By Jordan Mayblum — Co-Editor-In-Chief
When the men who make up the third floor of Karandon House returned from winter break, the void was apparent. The burgundy chair which only one person could make into a bed was empty. Nobody was longboarding through the carpeted hallway. No one was hiding under a bed waiting to jump out.
Jon Glenn, an accounting major, didn’t technically live in Karandon, but his presence there was so common, he was considered to be a roommate on a floor of open doors. Before he passed away unexpectedly over winter break, he made an impact on all those he met, and did it in different ways. He found a way to relate to everybody.
There was a standing-room only crowd in de Witt Hall at a memorial service in his honor in January.
“He had an intellectual and philosophical disposition toward life,” senior Harsh Trivedi said. Talking with Glenn could begin with a discussion of the Mayans and somehow evolve into a conversation about extraterrestrial life. “Things would just string together well with him,” Trivedi said.
No problem was too complex for Glenn to solve. “Any problem you had, you could go to him,” said senior Carlton Lentini, Glenn’s suitemate in Bragdon this year. “He would just give you the right answer.”
Glenn could sneak up on just about anybody. He would hide under beds, sometimes bringing a book and reading lamp if he thought it would be a while before there would be someone to surprise. Those who spent time around him found themselves laughing more often than not.

§

▶ [Given task]: Carry the article remembering Jon Glenn forward from its final sentence. The material after this article has nothing to do with it.

▶ [Entries shown]:
§

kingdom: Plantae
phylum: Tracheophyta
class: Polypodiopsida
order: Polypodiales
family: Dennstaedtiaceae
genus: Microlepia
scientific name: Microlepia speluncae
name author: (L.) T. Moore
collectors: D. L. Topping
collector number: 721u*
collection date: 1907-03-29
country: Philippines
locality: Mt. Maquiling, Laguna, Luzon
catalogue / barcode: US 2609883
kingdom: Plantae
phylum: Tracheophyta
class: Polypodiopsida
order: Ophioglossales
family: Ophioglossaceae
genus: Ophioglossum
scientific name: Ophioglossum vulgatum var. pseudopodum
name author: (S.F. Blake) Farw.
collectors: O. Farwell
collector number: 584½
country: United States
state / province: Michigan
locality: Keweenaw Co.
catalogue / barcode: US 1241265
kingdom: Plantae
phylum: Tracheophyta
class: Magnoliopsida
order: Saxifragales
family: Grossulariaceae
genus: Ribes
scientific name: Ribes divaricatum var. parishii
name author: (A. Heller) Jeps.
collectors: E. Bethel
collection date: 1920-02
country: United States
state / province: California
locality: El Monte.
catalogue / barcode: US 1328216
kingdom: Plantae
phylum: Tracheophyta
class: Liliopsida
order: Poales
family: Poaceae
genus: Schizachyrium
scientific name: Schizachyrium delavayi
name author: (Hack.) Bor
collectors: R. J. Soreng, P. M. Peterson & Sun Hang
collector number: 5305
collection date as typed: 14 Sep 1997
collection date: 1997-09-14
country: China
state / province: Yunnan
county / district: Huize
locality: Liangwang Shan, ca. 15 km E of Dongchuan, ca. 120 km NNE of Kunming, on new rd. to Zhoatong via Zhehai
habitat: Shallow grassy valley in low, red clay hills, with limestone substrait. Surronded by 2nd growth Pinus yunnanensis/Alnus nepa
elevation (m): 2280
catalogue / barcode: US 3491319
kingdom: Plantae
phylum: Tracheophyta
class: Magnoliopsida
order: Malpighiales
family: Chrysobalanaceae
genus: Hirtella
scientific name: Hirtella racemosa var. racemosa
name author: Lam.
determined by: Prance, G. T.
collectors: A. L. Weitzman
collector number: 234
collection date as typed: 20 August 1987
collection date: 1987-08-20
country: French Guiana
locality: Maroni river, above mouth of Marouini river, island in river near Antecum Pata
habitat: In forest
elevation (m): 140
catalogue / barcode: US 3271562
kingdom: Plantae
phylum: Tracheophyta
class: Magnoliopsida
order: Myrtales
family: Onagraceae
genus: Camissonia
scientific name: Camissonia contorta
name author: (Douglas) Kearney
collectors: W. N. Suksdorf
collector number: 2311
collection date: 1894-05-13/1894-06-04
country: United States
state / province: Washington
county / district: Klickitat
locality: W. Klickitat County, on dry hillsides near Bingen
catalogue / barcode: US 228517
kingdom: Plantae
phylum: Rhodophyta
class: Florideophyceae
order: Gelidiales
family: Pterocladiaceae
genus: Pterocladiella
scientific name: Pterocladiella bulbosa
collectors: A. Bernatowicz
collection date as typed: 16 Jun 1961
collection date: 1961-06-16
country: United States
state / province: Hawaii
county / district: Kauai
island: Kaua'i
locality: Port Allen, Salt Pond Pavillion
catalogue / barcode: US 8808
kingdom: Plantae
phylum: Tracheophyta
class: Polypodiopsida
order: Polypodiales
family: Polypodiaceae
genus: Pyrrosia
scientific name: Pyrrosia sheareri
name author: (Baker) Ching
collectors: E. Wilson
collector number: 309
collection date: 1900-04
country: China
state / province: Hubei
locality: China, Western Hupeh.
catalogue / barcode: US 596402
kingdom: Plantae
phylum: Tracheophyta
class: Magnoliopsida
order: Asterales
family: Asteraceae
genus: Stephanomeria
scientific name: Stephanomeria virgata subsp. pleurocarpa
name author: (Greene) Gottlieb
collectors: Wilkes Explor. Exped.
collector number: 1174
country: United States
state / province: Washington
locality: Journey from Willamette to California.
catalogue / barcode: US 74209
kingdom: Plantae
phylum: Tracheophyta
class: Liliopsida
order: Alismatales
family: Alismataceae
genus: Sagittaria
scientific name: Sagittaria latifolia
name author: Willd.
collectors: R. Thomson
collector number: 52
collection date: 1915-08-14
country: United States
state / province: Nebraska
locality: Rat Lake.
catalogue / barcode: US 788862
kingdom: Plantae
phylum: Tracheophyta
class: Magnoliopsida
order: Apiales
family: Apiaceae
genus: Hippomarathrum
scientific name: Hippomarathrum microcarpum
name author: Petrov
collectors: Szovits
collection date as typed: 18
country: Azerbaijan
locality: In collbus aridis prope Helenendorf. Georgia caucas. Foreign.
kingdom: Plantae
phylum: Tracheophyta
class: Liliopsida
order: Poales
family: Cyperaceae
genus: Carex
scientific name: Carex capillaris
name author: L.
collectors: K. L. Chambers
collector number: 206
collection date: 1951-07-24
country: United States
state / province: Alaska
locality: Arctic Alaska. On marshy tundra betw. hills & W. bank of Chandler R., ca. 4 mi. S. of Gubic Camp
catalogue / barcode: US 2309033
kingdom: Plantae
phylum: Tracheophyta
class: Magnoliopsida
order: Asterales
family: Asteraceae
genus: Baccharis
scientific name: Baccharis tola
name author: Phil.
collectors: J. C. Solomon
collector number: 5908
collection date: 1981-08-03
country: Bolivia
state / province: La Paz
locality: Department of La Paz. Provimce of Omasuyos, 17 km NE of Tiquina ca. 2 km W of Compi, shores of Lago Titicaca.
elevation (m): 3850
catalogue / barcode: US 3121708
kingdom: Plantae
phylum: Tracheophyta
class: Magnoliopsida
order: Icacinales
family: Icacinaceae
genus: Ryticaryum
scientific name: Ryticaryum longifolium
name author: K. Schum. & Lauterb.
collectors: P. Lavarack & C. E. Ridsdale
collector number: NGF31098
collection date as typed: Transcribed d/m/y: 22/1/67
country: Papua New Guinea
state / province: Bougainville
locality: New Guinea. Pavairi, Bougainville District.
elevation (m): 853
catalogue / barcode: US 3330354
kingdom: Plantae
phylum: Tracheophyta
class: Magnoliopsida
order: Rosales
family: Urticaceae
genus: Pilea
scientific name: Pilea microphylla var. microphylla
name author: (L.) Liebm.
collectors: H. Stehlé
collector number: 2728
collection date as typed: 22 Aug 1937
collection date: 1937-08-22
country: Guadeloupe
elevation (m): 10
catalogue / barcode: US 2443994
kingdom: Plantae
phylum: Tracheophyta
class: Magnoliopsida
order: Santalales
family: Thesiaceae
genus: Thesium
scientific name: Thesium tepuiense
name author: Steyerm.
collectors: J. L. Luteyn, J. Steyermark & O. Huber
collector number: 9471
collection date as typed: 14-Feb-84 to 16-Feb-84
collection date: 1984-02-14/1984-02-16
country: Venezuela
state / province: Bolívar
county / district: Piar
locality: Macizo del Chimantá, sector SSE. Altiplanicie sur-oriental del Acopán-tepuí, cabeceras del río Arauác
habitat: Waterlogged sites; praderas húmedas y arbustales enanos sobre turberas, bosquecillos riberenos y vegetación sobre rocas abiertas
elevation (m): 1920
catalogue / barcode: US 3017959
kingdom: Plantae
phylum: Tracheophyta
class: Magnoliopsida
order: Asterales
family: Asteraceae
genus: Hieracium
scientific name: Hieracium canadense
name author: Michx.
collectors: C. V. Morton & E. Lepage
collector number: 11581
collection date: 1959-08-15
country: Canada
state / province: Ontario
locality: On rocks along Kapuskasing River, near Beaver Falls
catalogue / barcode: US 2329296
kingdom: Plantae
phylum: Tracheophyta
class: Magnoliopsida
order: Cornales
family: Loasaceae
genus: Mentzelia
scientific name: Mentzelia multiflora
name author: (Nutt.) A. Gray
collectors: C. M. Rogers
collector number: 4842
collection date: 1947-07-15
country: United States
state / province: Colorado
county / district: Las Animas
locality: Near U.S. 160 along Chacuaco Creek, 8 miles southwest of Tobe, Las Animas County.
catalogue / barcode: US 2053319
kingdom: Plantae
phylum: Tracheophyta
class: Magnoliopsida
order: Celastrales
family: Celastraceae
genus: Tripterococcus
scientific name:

§

▶ [Answer to the problem]:
The one person he could never surprise, though not for a lack of effort, was his stepfather and former scout leader Norman Bersing. His friends at Lasell knew he loved the outdoors, especially the sunset and stars in the night sky, but they weren’t aware that he was three merit badges and a project away from becoming an Eagle Scout.
Bersing said his first glimpse into his stepson’s character came on a cub scout camping trip when Glenn was 11 years old. He asked his stepfather, who helped raise him from the age of three, what he should call him in front of the other scouts. Bersing told him it would be fine if he called him by his first name, as he and his brother did at home.
When they got to the campground, it wasn’t long before Glenn addressed him as Mr. Bersing. His stepfather asked him later why he did that, and Glenn told him that he thought it’d be easier for him to lead if Glenn was just another scout.
“His real passion was his family,” Bersing said. He loved to spend time with his younger brother, Nathan, and took multiple cross-country road trips with his older brother, Jim. He talked about both of them to his friends at Lasell.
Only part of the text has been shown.